La CPAM quant à elle, soutient que M. [Y] a été informé du lien entre sa maladie et son travail par le certificat médical du 31 octobre 2022. La caisse considère que la déclaration de maladie professionnelle ayant été établie le 21 novembre 2022, celle-ci n’est pas prescrite.
L’organisme social ajoute que le certificat médical initial n’est pas un duplicata du certificat établi le 27 août 2019 mais d’un certificat établi à la même date du 31 octobre 2022, sur lequel le nom du médecin prescripteur était illisible. Selon la caisse le fait que la date de première constatation médicale soit la même ne signifie pas qu’elle ne pouvait pas prendre en charge cette nouvelle demande. Elle précise par ailleurs avoir initialement rejeté la prise en charge de cette affection pour un motif d’ordre administratif en l’absence de transmission de l’IRM objectivant la tendinopathie.
En l’espèce, il est constant que M. [Y], salarié de la société [3] a formulé une demande de prise en charge au titre de la législation professionnelle d’une « tendinopathie chronique de la coiffe des rotateurs de l’épaule gauche » inscrite au tableau 57 des maladies professionnelles, la CPAM du Rhône lui a opposé un rejet par décision du 5 décembre 2019, en raison de l’absence d’une IRM objectivant la tendinopathie.
Le 21 novembre 2022, le salarié a souscrit une déclaration de maladie professionnelle pour une « tendinopathie impotente de la coiffe gauche – épaule gauche » accompagnée d’un certificat médical du 31 octobre 2022 faisant état d’une « tendinopathie impotente coiffe gauche ». La date de première constatation médicale de la maladie professionnelle mentionnée est le 28 août 2019.
Il résulte de ces éléments que M. [Y] a été informé du lien entre sa pathologie et le travail par le fait même de joindre un certificat à sa première demande de prise en charge au titre de la législation professionnelle.

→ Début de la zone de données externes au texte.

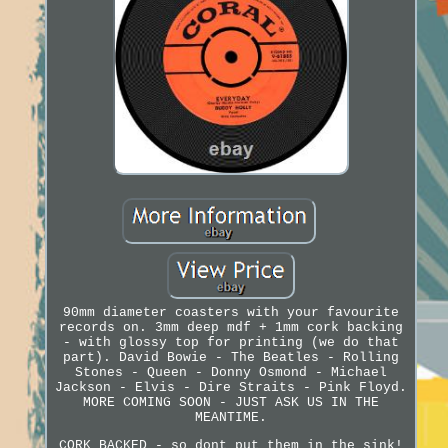
90mm diameter coasters with your favourite
records on. 3mm deep mdf + 1mm cork backing
- with glossy top for printing (we do that
part). David Bowie - The Beatles - Rolling
Stones - Queen - Donny Osmond - Michael
Jackson - Elvis - Dire Straits - Pink Floyd.
MORE COMING SOON - JUST ASK US IN THE
MEANTIME.
CORK BACKED - so dont put them in the sink!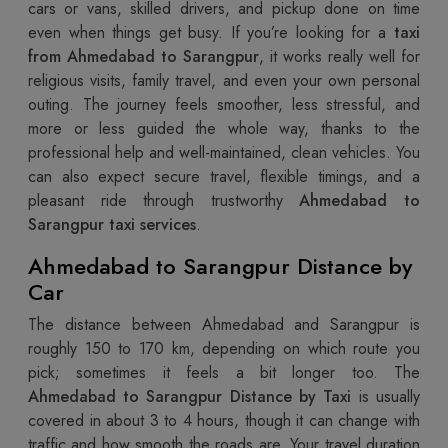
cars or vans, skilled drivers, and pickup done on time
even when things get busy. If you’re looking for a
taxi
from Ahmedabad to Sarangpur
, it works really well for
religious visits, family travel, and even your own personal
outing. The journey feels smoother, less stressful, and
more or less guided the whole way, thanks to the
professional help and well-maintained, clean vehicles. You
can also expect secure travel, flexible timings, and a
pleasant ride through trustworthy
Ahmedabad to
Sarangpur taxi services
.
Ahmedabad to Sarangpur Distance by
Car
The distance between Ahmedabad and Sarangpur is
roughly 150 to 170 km, depending on which route you
pick; sometimes it feels a bit longer too. The
Ahmedabad to Sarangpur Distance by Taxi
is usually
covered in about 3 to 4 hours, though it can change with
traffic and how smooth the roads are. Your travel duration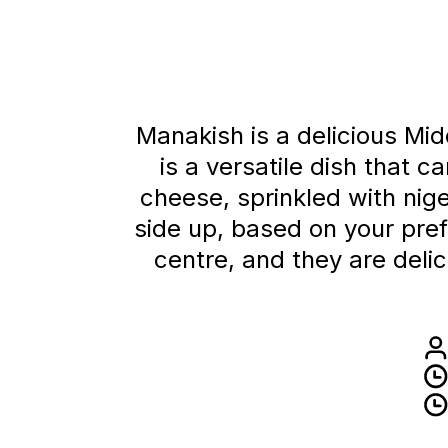
Manakish is a delicious Mid
is a versatile dish that 
cheese, sprinkled with ni
side up, based on your pre
centre, and they are deli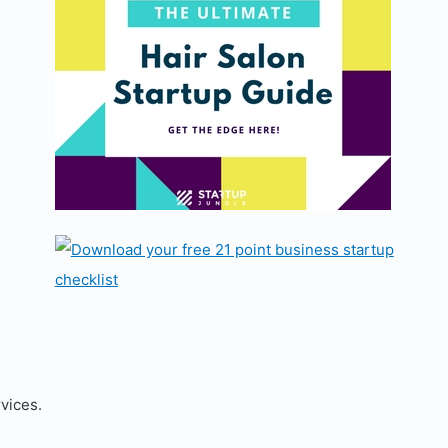
rvices.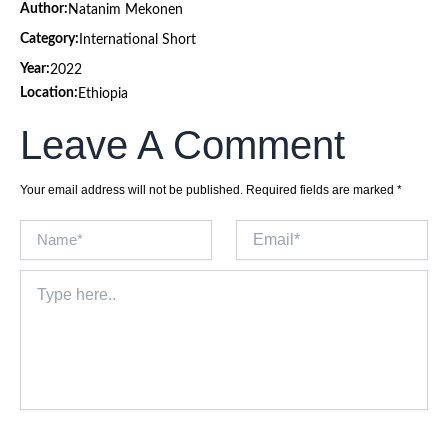
Author:
Natanim Mekonen
Category:
International Short
Year:
2022
Location:
Ethiopia
Leave A Comment
Your email address will not be published.
Required fields are marked
*
Name*
Email*
Type
here..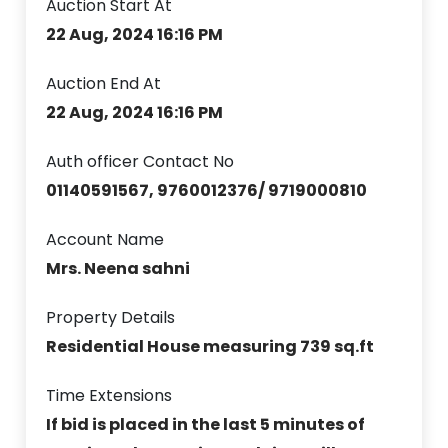
Auction Start At
22 Aug, 2024 16:16 PM
Auction End At
22 Aug, 2024 16:16 PM
Auth officer Contact No
01140591567, 9760012376/ 9719000810
Account Name
Mrs. Neena sahni
Property Details
Residential House measuring 739 sq.ft
Time Extensions
If bid is placed in the last 5 minutes of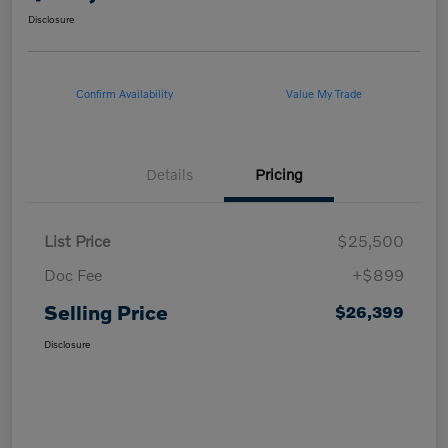
Disclosure
Confirm Availability
Value My Trade
Details
Pricing
List Price
$25,500
Doc Fee
+$899
Selling Price
$26,399
Disclosure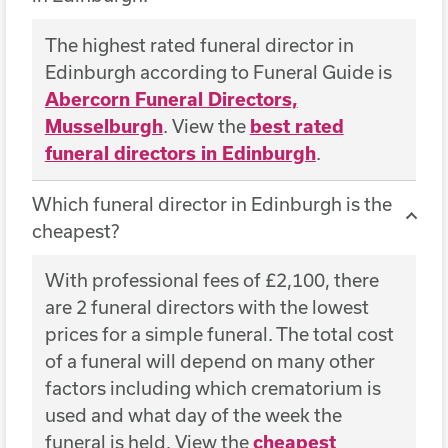
The highest rated funeral director in
Edinburgh according to Funeral Guide is
Abercorn Funeral Directors,
Musselburgh
. View the
best rated
funeral directors in Edinburgh
.
Which funeral director in Edinburgh is the
cheapest?
With professional fees of £2,100, there
are 2 funeral directors with the lowest
prices for a simple funeral. The total cost
of a funeral will depend on many other
factors including which crematorium is
used and what day of the week the
funeral is held. View the
cheapest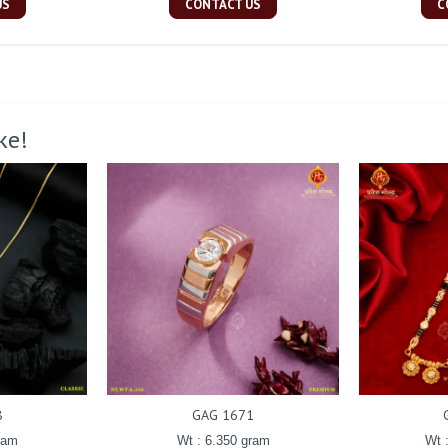
US
CONTACT US
C
ke!
8
GAG 1671
ram
Wt : 6.350 gram
Wt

Il s’ensuit que le délai biennal de prescription a commencé à courir à compter de cette date.
Dans ces conditions et en l’état de la connaissance par le salarié d’un lien entre sa pathologie et son travail existant à compter du 28 août 2019, la demande formée pour la même pathologie le 21 novembre 2022 ayant donné lieu à la décision de prise en charge contestée était atteinte par la prescription biennale; la circonstance que le motif du refus le 5 décembre 2019 était d’ordre administratif en l’absence de transmission de l’IRM objectivant la tendinopathie étant indifférente.
Par conséquent, la décision de prise en charge de la maladie doit être déclarée inopposable à l’égard de la société [3].
II. Sur les demandes accessoires.
Les éventuels dépens seront laissés à la charge de la CPAM du Rhône.
III. Sur l’exécution provisoire.
L’article R.142-10-6 du code de la sécurité sociale dispose que le tribunal peut ordonner l’exécution par provision de toutes ses décisions.
Eu égard à la nature et l’ancienneté du litige, il y a lieu d’ordonner l’exécution provisoire du présent jugement.
PAR CES MOTIFS
Le tribunal, statuant par jugement contradictoire, en premier ressort, et après en avoir délibéré conformément à la loi :
Déclare inopposable à la société [3] la décision du 15 mars 2023 de la CPAM du Rhône relative à la prise en charge au titre de la législation professionnelle de la maladie de M. [T] [Y] ;
Condamne la CPAM du Rhône aux dépens ;
Ordonne l’exécution provisoire ;
Ainsi fait, jugé et prononcé par mise à disposition au greffe le 4 novembre 2024.